> Record excerpts:
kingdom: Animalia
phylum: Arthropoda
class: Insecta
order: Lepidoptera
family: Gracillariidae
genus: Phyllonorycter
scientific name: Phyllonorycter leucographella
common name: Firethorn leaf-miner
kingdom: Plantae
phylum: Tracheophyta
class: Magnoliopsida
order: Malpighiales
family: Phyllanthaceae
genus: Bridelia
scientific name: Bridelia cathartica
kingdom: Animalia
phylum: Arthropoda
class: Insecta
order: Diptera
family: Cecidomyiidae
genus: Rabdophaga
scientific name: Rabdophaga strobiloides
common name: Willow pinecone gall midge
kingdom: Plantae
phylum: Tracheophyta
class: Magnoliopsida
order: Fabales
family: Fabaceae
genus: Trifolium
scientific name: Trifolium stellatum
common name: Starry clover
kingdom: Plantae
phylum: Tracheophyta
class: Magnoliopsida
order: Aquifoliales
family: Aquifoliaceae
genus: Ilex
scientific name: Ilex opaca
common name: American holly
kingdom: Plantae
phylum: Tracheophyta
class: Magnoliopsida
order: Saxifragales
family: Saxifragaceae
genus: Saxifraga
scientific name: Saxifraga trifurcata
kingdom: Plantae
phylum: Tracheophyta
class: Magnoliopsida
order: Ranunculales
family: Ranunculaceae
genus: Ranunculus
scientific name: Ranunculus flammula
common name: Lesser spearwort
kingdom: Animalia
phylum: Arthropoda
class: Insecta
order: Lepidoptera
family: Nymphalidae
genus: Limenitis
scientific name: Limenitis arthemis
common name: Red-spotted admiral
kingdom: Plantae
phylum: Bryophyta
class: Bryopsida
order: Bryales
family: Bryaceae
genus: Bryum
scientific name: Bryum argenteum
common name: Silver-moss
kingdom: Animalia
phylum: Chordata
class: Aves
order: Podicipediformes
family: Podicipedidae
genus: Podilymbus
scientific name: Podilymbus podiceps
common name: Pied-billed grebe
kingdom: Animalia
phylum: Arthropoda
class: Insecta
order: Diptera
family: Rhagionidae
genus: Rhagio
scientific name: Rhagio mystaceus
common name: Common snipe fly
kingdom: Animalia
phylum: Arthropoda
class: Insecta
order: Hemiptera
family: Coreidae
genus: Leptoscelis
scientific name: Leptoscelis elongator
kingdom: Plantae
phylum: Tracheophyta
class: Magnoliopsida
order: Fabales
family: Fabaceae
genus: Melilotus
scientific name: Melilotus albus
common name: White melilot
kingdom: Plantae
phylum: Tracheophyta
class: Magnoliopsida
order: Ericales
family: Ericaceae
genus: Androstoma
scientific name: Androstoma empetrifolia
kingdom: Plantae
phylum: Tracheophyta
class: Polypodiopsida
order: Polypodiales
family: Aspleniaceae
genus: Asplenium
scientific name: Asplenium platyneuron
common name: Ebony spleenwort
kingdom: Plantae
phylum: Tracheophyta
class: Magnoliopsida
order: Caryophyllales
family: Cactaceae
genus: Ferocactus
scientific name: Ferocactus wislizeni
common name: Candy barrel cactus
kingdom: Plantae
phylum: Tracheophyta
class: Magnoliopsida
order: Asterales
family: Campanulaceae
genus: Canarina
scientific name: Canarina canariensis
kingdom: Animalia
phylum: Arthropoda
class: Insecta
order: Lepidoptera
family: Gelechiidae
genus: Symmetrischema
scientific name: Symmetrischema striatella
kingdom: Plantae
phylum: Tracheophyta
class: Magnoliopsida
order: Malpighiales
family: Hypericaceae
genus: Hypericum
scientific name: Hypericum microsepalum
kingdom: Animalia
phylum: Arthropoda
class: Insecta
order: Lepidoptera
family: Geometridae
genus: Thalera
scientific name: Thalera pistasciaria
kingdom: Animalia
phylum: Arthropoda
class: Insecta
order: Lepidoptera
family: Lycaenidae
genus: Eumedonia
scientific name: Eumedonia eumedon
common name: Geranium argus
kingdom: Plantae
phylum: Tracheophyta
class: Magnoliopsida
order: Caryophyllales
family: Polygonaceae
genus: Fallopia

> Your instructions:
Copy all the records again, substituting "vernacular name" for "common name" wherever it occurs and changing nothing else.

> The output:
kingdom: Animalia
phylum: Arthropoda
class: Insecta
order: Lepidoptera
family: Gracillariidae
genus: Phyllonorycter
scientific name: Phyllonorycter leucographella
vernacular name: Firethorn leaf-miner
kingdom: Plantae
phylum: Tracheophyta
class: Magnoliopsida
order: Malpighiales
family: Phyllanthaceae
genus: Bridelia
scientific name: Bridelia cathartica
kingdom: Animalia
phylum: Arthropoda
class: Insecta
order: Diptera
family: Cecidomyiidae
genus: Rabdophaga
scientific name: Rabdophaga strobiloides
vernacular name: Willow pinecone gall midge
kingdom: Plantae
phylum: Tracheophyta
class: Magnoliopsida
order: Fabales
family: Fabaceae
genus: Trifolium
scientific name: Trifolium stellatum
vernacular name: Starry clover
kingdom: Plantae
phylum: Tracheophyta
class: Magnoliopsida
order: Aquifoliales
family: Aquifoliaceae
genus: Ilex
scientific name: Ilex opaca
vernacular name: American holly
kingdom: Plantae
phylum: Tracheophyta
class: Magnoliopsida
order: Saxifragales
family: Saxifragaceae
genus: Saxifraga
scientific name: Saxifraga trifurcata
kingdom: Plantae
phylum: Tracheophyta
class: Magnoliopsida
order: Ranunculales
family: Ranunculaceae
genus: Ranunculus
scientific name: Ranunculus flammula
vernacular name: Lesser spearwort
kingdom: Animalia
phylum: Arthropoda
class: Insecta
order: Lepidoptera
family: Nymphalidae
genus: Limenitis
scientific name: Limenitis arthemis
vernacular name: Red-spotted admiral
kingdom: Plantae
phylum: Bryophyta
class: Bryopsida
order: Bryales
family: Bryaceae
genus: Bryum
scientific name: Bryum argenteum
vernacular name: Silver-moss
kingdom: Animalia
phylum: Chordata
class: Aves
order: Podicipediformes
family: Podicipedidae
genus: Podilymbus
scientific name: Podilymbus podiceps
vernacular name: Pied-billed grebe
kingdom: Animalia
phylum: Arthropoda
class: Insecta
order: Diptera
family: Rhagionidae
genus: Rhagio
scientific name: Rhagio mystaceus
vernacular name: Common snipe fly
kingdom: Animalia
phylum: Arthropoda
class: Insecta
order: Hemiptera
family: Coreidae
genus: Leptoscelis
scientific name: Leptoscelis elongator
kingdom: Plantae
phylum: Tracheophyta
class: Magnoliopsida
order: Fabales
family: Fabaceae
genus: Melilotus
scientific name: Melilotus albus
vernacular name: White melilot
kingdom: Plantae
phylum: Tracheophyta
class: Magnoliopsida
order: Ericales
family: Ericaceae
genus: Androstoma
scientific name: Androstoma empetrifolia
kingdom: Plantae
phylum: Tracheophyta
class: Polypodiopsida
order: Polypodiales
family: Aspleniaceae
genus: Asplenium
scientific name: Asplenium platyneuron
vernacular name: Ebony spleenwort
kingdom: Plantae
phylum: Tracheophyta
class: Magnoliopsida
order: Caryophyllales
family: Cactaceae
genus: Ferocactus
scientific name: Ferocactus wislizeni
vernacular name: Candy barrel cactus
kingdom: Plantae
phylum: Tracheophyta
class: Magnoliopsida
order: Asterales
family: Campanulaceae
genus: Canarina
scientific name: Canarina canariensis
kingdom: Animalia
phylum: Arthropoda
class: Insecta
order: Lepidoptera
family: Gelechiidae
genus: Symmetrischema
scientific name: Symmetrischema striatella
kingdom: Plantae
phylum: Tracheophyta
class: Magnoliopsida
order: Malpighiales
family: Hypericaceae
genus: Hypericum
scientific name: Hypericum microsepalum
kingdom: Animalia
phylum: Arthropoda
class: Insecta
order: Lepidoptera
family: Geometridae
genus: Thalera
scientific name: Thalera pistasciaria
kingdom: Animalia
phylum: Arthropoda
class: Insecta
order: Lepidoptera
family: Lycaenidae
genus: Eumedonia
scientific name: Eumedonia eumedon
vernacular name: Geranium argus
kingdom: Plantae
phylum: Tracheophyta
class: Magnoliopsida
order: Caryophyllales
family: Polygonaceae
genus: Fallopia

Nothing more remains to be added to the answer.